**TO DO**
Copy every line that holds the string "should" from the data below.

**SOURCE DATA**

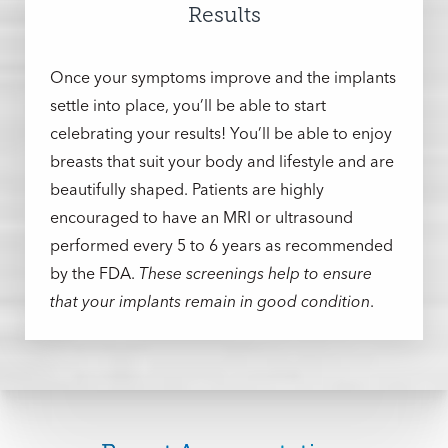
during this crucial part of their recovery. The
Results
discomfort, stiffness, swelling, and discoloration
should be gone within a week. You’ll need to
Once your symptoms improve and the implants
continue wearing your surgical bra to protect
settle into place, you’ll be able to start
the new shape and curvature until instructed
celebrating your results! You’ll be able to enjoy
otherwise, and you’ll be instructed on how to
breasts that suit your body and lifestyle and are
perform postoperative massages to ease your
beautifully shaped. Patients are highly
recovery.
You should be OK’d to return to non-
encouraged to have an MRI or ultrasound
strenuous activities within a week
. Movements
performed every 5 to 6 years as recommended
that require more effort can be resumed within
by the FDA.
These screenings help to ensure
six weeks.
We’ll schedule follow-up
that your implants remain in good condition
.
appointments to keep track of your progress
during the first month of your recovery. If you
can’t make it, we can also arrange for a
virtual
visit
.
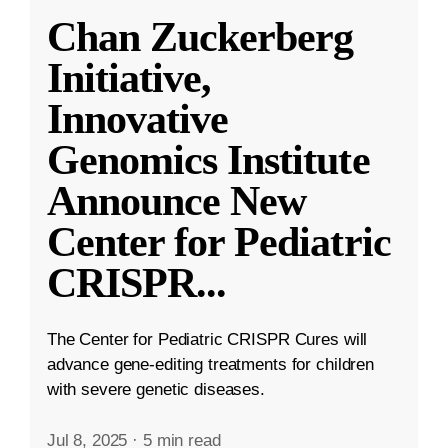
Chan Zuckerberg
Initiative,
Innovative
Genomics Institute
Announce New
Center for Pediatric
CRISPR
...
The Center for Pediatric CRISPR Cures will
advance gene-editing treatments for children
with severe genetic diseases.
Jul 8, 2025
·
5 min read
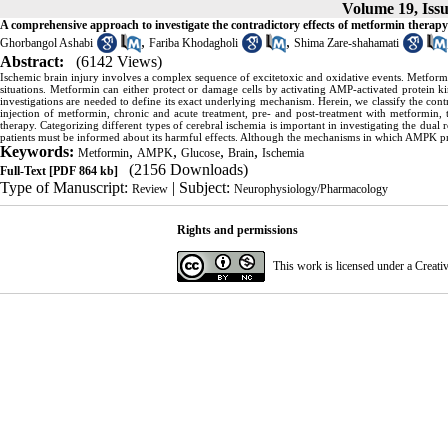
Volume 19, Iss
A comprehensive approach to investigate the contradictory effects of metformin therapy 
,
,
Ghorbangol Ashabi
Fariba Khodagholi
Shima Zare-shahamati
Abstract:
(6142 Views)
Ischemic brain injury involves a complex sequence of excitetoxic and oxidative events. Metformin
situations. Metformin can either protect or damage cells by activating AMP-activated protein k
investigations are needed to define its exact underlying mechanism. Herein, we classify the cont
injection of metformin, chronic and acute treatment, pre- and post-treatment with metformin, 
therapy. Categorizing different types of cerebral ischemia is important in investigating the dual 
patients must be informed about its harmful effects. Although the mechanisms in which AMPK prot
Keywords:
,
,
,
,
Metformin
AMPK
Glucose
Brain
Ischemia
(2156 Downloads)
Full-Text
[PDF 864 kb]
Type of Manuscript:
| Subject:
Review
Neurophysiology/Pharmacology
Rights and permissions
This work is licensed under a
Creati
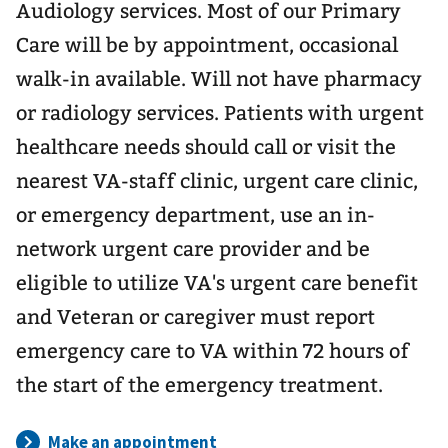
Audiology services. Most of our Primary
Care will be by appointment, occasional
walk-in available. Will not have pharmacy
or radiology services. Patients with urgent
healthcare needs should call or visit the
nearest VA-staff clinic, urgent care clinic,
or emergency department, use an in-
network urgent care provider and be
eligible to utilize VA's urgent care benefit
and Veteran or caregiver must report
emergency care to VA within 72 hours of
the start of the emergency treatment.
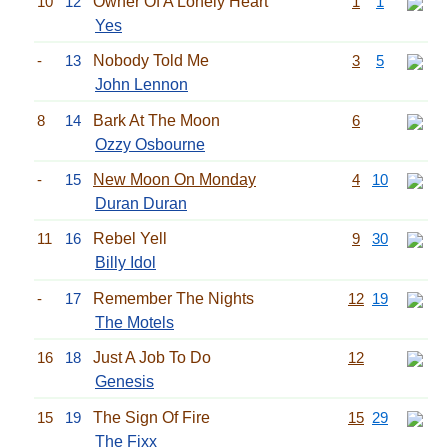
10
12
Owner Of A Lonely Heart
1
1
Yes
-
13
Nobody Told Me
3
5
John Lennon
8
14
Bark At The Moon
6
Ozzy Osbourne
-
15
New Moon On Monday
4
10
Duran Duran
11
16
Rebel Yell
9
30
Billy Idol
-
17
Remember The Nights
12
19
The Motels
16
18
Just A Job To Do
12
Genesis
15
19
The Sign Of Fire
15
29
The Fixx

**RESPONSE**
should be gone within a week. You’ll need to
You should be OK’d to return to non-
healthcare needs should call or visit the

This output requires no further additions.